Stored items:
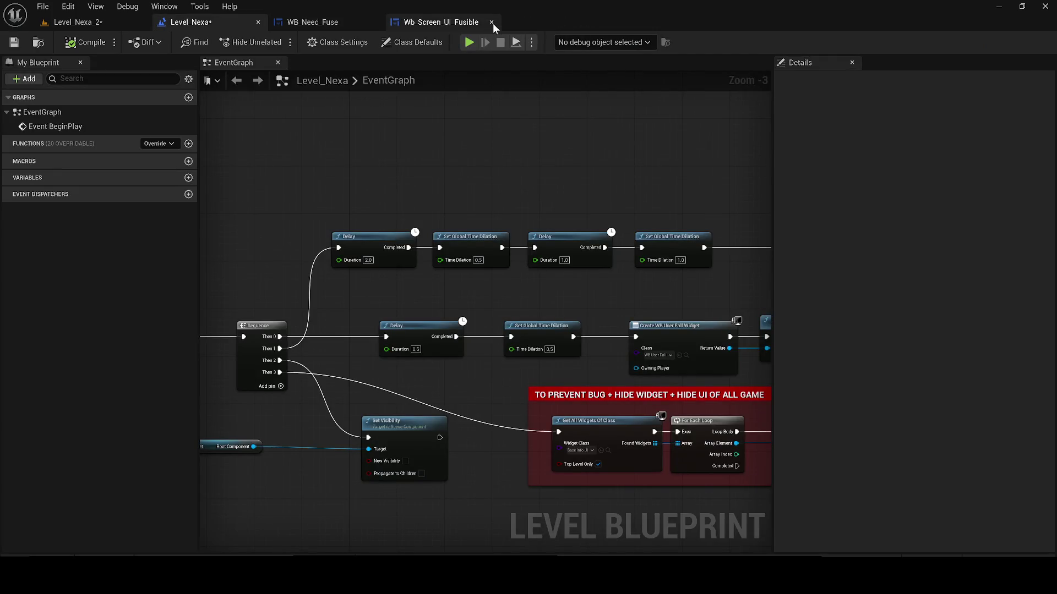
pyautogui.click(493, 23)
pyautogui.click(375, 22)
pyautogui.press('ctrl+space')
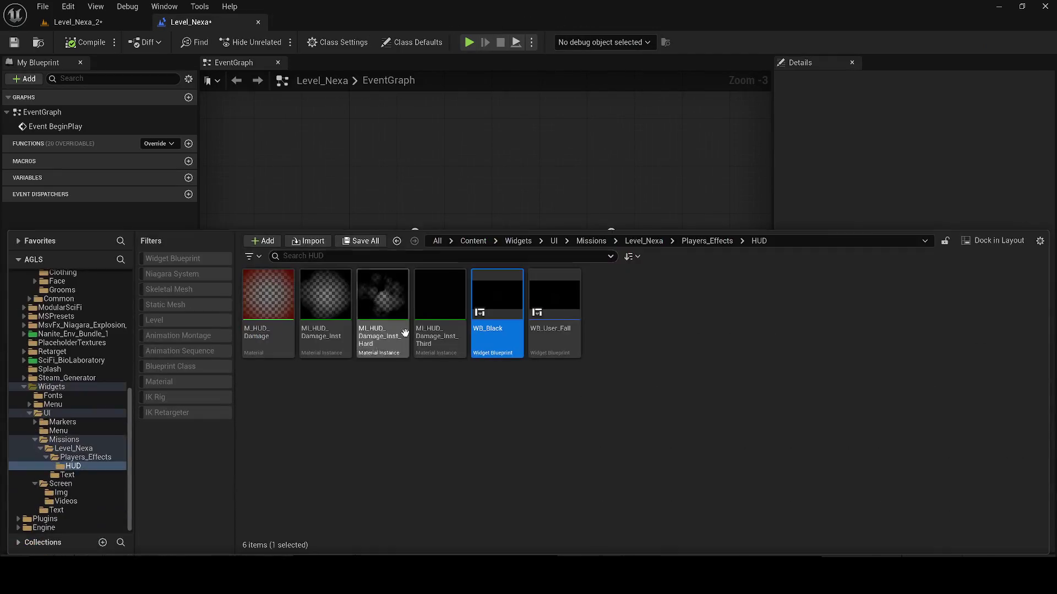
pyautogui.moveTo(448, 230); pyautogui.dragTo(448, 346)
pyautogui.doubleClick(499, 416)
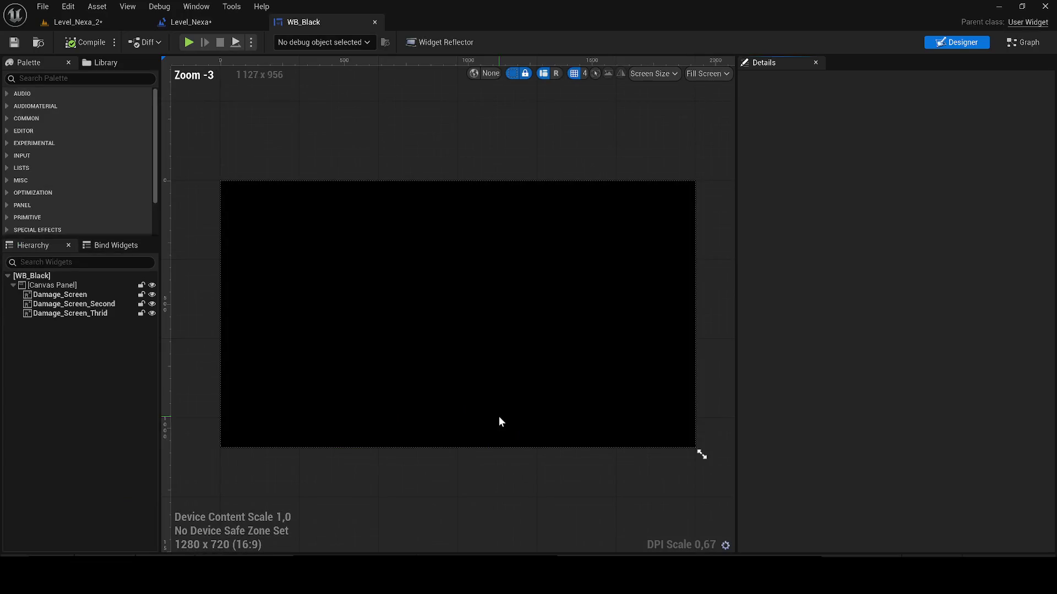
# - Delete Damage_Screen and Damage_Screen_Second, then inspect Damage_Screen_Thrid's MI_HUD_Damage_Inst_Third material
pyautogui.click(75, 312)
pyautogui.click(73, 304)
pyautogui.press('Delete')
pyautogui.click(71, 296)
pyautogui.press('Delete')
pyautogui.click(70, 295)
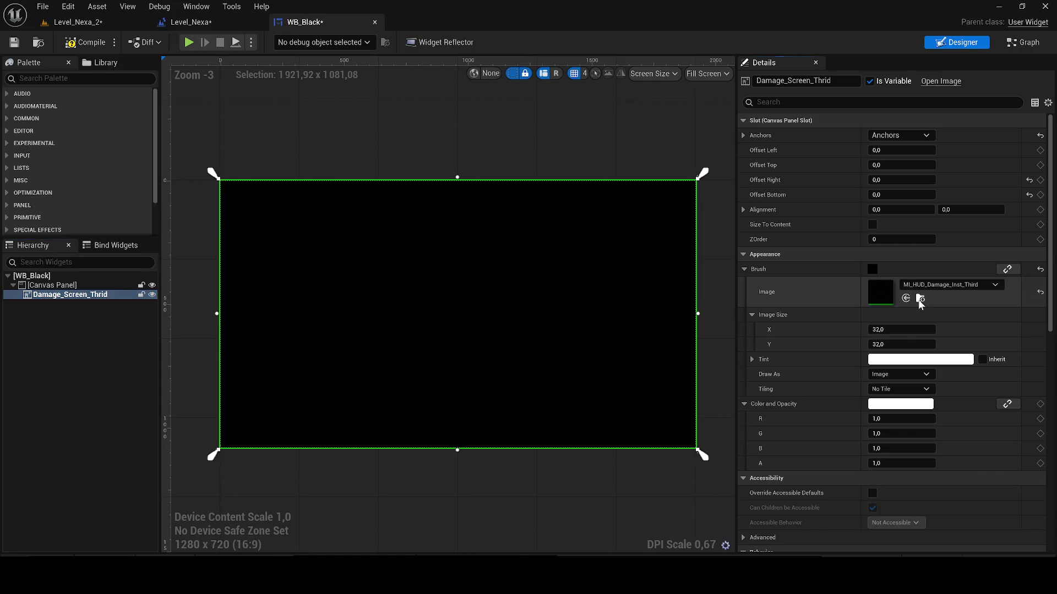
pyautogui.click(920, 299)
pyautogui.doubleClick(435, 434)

[What the task asks]: Repeat each line of the records exactly. Do not include the pictures.

[Written answer]:
pyautogui.click(493, 23)
pyautogui.click(375, 22)
pyautogui.press('ctrl+space')
pyautogui.moveTo(448, 230); pyautogui.dragTo(448, 346)
pyautogui.doubleClick(499, 416)
# - Delete Damage_Screen and Damage_Screen_Second, then inspect Damage_Screen_Thrid's MI_HUD_Damage_Inst_Third material
pyautogui.click(75, 312)
pyautogui.click(73, 304)
pyautogui.press('Delete')
pyautogui.click(71, 296)
pyautogui.press('Delete')
pyautogui.click(70, 295)
pyautogui.click(920, 299)
pyautogui.doubleClick(435, 434)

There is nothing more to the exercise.